Were there any grounds for doubt at this point? Given the information I had about the plague, if the vaccine didn’t work, the two of them would have been suffering at least some of the early s
ymptoms by now. Every evening, before falling into unconsciousness, I breathed a sigh of relief that they were both alright.
The same couldn’t be said about others. There were people sneezing and blowing their noses all around us. At the B&B reception, in the rooms next to us, in restaurants and on buses, other trip goers had red eyes and chafed noses.
When would someone finally be struck by such a high number of illnesses? When would someone realise that it wasn’t an average cold or flu?
At the end of our second week in New Zealand, we finally arrived in Rotorua, where, according to our official plans, we were going to stay for eight days. Back in Perth I’d persuaded Dad to use this place as our base, that instead of travelling from one B&B to another, we could always just come back here. Luckily, this city had plenty of Maori culture and geothermal water, so there was always something to explore and experience.
Frank
This must be the first real holiday I’ve had since emigrating to Australia over thirty years ago. Any trips outside the country were always reserved for visiting Czechia to see my family so I could partially chase away the guilt I felt for abandoning them, or for the sort of holiday that would satisfy a small child or young lady overflowing with energy. Sure, I used to go on weekend fishing trips with Wyatt, or to the Australian bush or a beach house with Connie. But now, after all this time, I felt like this New Zealand trip was made to suit me. Once again I wished I had kept all those alluring leaflets about this country I’d been getting in the mailbox this last year.

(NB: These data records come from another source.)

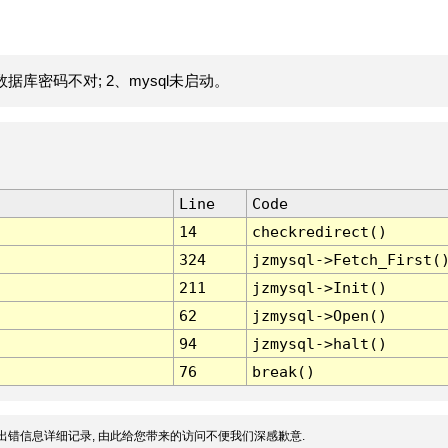
据库密码不对; 2、mysql未启动。
Line
Code
14
checkredirect()
324
jzmysql->Fetch_First(
211
jzmysql->Init()
62
jzmysql->Open()
94
jzmysql->halt()
76
break()
出错信息详细记录, 由此给您带来的访问不便我们深感歉意.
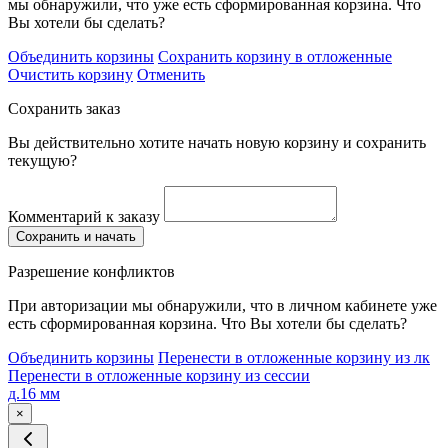
мы обнаружили, что уже есть сформированная корзина. Что
Вы хотели бы сделать?
Объединить корзины
Сохранить корзину в отложенные
Очистить корзину
Отменить
Сохранить заказ
Вы действительно хотите начать новую корзину и сохранить
текущую?
Комментарий к заказу
Сохранить и начать
Разрешение конфликтов
При авторизации мы обнаружили, что в личном кабинете уже
есть сформированная корзина. Что Вы хотели бы сделать?
Объединить корзины
Перенести в отложенные корзину из лк
Перенести в отложенные корзину из сессии
д.16 мм
×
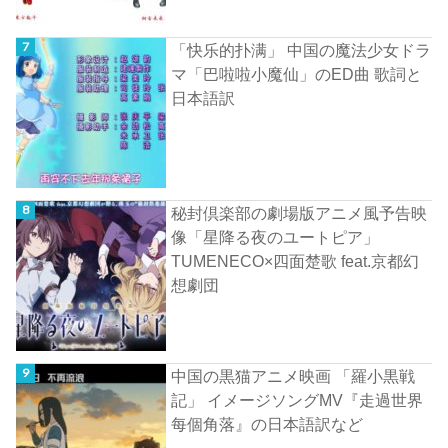
「快乐的扑满」 中国の魔法少女ドラ
マ「巴啦啦小魔仙」のED曲 歌詞と
日本語訳
秘封倶楽部の劇場版アニメ風予告映
像「星降る夜のユートピア」
TUMENECO×四面楚歌 feat.京都幻
想劇団
中国の黒猫アニメ映画 「羅小黒戦
記」 イメージソングMV『走過世界
每個角落』の日本語訳など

If I had any reason to think that Constance or Ruby were bored and the trips and walks weren’t their kind of thing, I would have conformed and come up with a different programme. But everybody was happy. I only wished I had at least five more pairs of eyes to look at everything fully and enjoy it, and several times I’d even caught myself whistling in the shower. My daughter often looked deep in thought, and she didn’t mention work once, which I took for a good sign. And Ruby often exclaimed: “Mummy! Grampa!” as she was excitedly pointing at Kea parrots, purple kekeru pigeons or blue ducks. Everything was interesting in her eyes. I was glad that, like Connie, she loved nature and preferred to spend her time out in the world, rather than at home with toys or the TV.